▶ **Prompt**: Give the records below again exactly, and exclude each picture.
**** The records
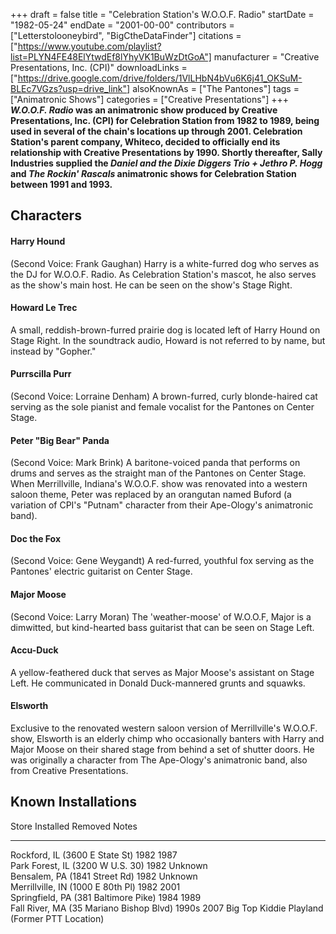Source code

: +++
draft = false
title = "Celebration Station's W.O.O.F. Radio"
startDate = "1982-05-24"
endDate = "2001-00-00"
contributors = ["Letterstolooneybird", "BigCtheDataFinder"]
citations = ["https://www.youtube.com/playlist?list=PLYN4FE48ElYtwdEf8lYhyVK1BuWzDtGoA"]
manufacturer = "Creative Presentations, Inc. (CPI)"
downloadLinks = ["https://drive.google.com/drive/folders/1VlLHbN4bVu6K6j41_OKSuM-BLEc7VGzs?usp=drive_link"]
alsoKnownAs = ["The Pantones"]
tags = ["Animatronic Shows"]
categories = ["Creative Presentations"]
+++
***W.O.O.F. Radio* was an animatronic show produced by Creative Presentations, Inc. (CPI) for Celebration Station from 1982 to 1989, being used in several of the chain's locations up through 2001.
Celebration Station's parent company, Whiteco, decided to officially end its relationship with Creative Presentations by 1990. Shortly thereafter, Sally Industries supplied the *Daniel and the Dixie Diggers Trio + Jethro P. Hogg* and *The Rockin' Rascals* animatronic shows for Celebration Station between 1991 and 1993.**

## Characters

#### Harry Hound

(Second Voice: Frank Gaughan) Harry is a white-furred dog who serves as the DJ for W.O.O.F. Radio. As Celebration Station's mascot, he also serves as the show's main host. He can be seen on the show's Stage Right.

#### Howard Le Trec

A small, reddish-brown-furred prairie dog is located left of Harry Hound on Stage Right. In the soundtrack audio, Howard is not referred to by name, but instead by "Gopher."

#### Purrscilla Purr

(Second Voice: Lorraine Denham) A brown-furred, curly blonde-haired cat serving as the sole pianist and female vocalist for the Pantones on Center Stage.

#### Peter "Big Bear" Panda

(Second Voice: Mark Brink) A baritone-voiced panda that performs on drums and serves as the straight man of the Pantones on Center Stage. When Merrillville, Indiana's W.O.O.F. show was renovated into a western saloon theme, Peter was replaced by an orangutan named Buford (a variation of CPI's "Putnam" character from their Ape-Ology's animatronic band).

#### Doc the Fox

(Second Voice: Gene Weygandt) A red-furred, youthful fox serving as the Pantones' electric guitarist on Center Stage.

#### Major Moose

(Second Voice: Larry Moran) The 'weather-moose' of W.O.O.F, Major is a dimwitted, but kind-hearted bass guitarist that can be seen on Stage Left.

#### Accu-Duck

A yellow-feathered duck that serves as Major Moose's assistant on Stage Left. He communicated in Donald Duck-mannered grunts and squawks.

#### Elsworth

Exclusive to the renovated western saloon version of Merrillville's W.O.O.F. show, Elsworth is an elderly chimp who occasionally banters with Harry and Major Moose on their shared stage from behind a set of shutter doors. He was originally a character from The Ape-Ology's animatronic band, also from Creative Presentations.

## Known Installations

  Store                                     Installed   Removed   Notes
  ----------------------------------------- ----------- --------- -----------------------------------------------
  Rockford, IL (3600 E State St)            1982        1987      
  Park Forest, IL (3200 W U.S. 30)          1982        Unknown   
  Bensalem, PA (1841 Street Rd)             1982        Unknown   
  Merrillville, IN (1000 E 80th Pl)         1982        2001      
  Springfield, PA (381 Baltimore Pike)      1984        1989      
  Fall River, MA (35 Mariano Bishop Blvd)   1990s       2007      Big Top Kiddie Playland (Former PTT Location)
********
▶ **Exercise solution**:
Source code

: +++
draft = false
title = "Celebration Station's W.O.O.F. Radio"
startDate = "1982-05-24"
endDate = "2001-00-00"
contributors = ["Letterstolooneybird", "BigCtheDataFinder"]
citations = ["https://www.youtube.com/playlist?list=PLYN4FE48ElYtwdEf8lYhyVK1BuWzDtGoA"]
manufacturer = "Creative Presentations, Inc. (CPI)"
downloadLinks = ["https://drive.google.com/drive/folders/1VlLHbN4bVu6K6j41_OKSuM-BLEc7VGzs?usp=drive_link"]
alsoKnownAs = ["The Pantones"]
tags = ["Animatronic Shows"]
categories = ["Creative Presentations"]
+++
***W.O.O.F. Radio* was an animatronic show produced by Creative Presentations, Inc. (CPI) for Celebration Station from 1982 to 1989, being used in several of the chain's locations up through 2001.
Celebration Station's parent company, Whiteco, decided to officially end its relationship with Creative Presentations by 1990. Shortly thereafter, Sally Industries supplied the *Daniel and the Dixie Diggers Trio + Jethro P. Hogg* and *The Rockin' Rascals* animatronic shows for Celebration Station between 1991 and 1993.**

## Characters

#### Harry Hound

(Second Voice: Frank Gaughan) Harry is a white-furred dog who serves as the DJ for W.O.O.F. Radio. As Celebration Station's mascot, he also serves as the show's main host. He can be seen on the show's Stage Right.

#### Howard Le Trec

A small, reddish-brown-furred prairie dog is located left of Harry Hound on Stage Right. In the soundtrack audio, Howard is not referred to by name, but instead by "Gopher."

#### Purrscilla Purr

(Second Voice: Lorraine Denham) A brown-furred, curly blonde-haired cat serving as the sole pianist and female vocalist for the Pantones on Center Stage.

#### Peter "Big Bear" Panda

(Second Voice: Mark Brink) A baritone-voiced panda that performs on drums and serves as the straight man of the Pantones on Center Stage. When Merrillville, Indiana's W.O.O.F. show was renovated into a western saloon theme, Peter was replaced by an orangutan named Buford (a variation of CPI's "Putnam" character from their Ape-Ology's animatronic band).

#### Doc the Fox

(Second Voice: Gene Weygandt) A red-furred, youthful fox serving as the Pantones' electric guitarist on Center Stage.

#### Major Moose

(Second Voice: Larry Moran) The 'weather-moose' of W.O.O.F, Major is a dimwitted, but kind-hearted bass guitarist that can be seen on Stage Left.

#### Accu-Duck

A yellow-feathered duck that serves as Major Moose's assistant on Stage Left. He communicated in Donald Duck-mannered grunts and squawks.

#### Elsworth

Exclusive to the renovated western saloon version of Merrillville's W.O.O.F. show, Elsworth is an elderly chimp who occasionally banters with Harry and Major Moose on their shared stage from behind a set of shutter doors. He was originally a character from The Ape-Ology's animatronic band, also from Creative Presentations.

## Known Installations

  Store                                     Installed   Removed   Notes
  ----------------------------------------- ----------- --------- -----------------------------------------------
  Rockford, IL (3600 E State St)            1982        1987      
  Park Forest, IL (3200 W U.S. 30)          1982        Unknown   
  Bensalem, PA (1841 Street Rd)             1982        Unknown   
  Merrillville, IN (1000 E 80th Pl)         1982        2001      
  Springfield, PA (381 Baltimore Pike)      1984        1989      
  Fall River, MA (35 Mariano Bishop Blvd)   1990s       2007      Big Top Kiddie Playland (Former PTT Location)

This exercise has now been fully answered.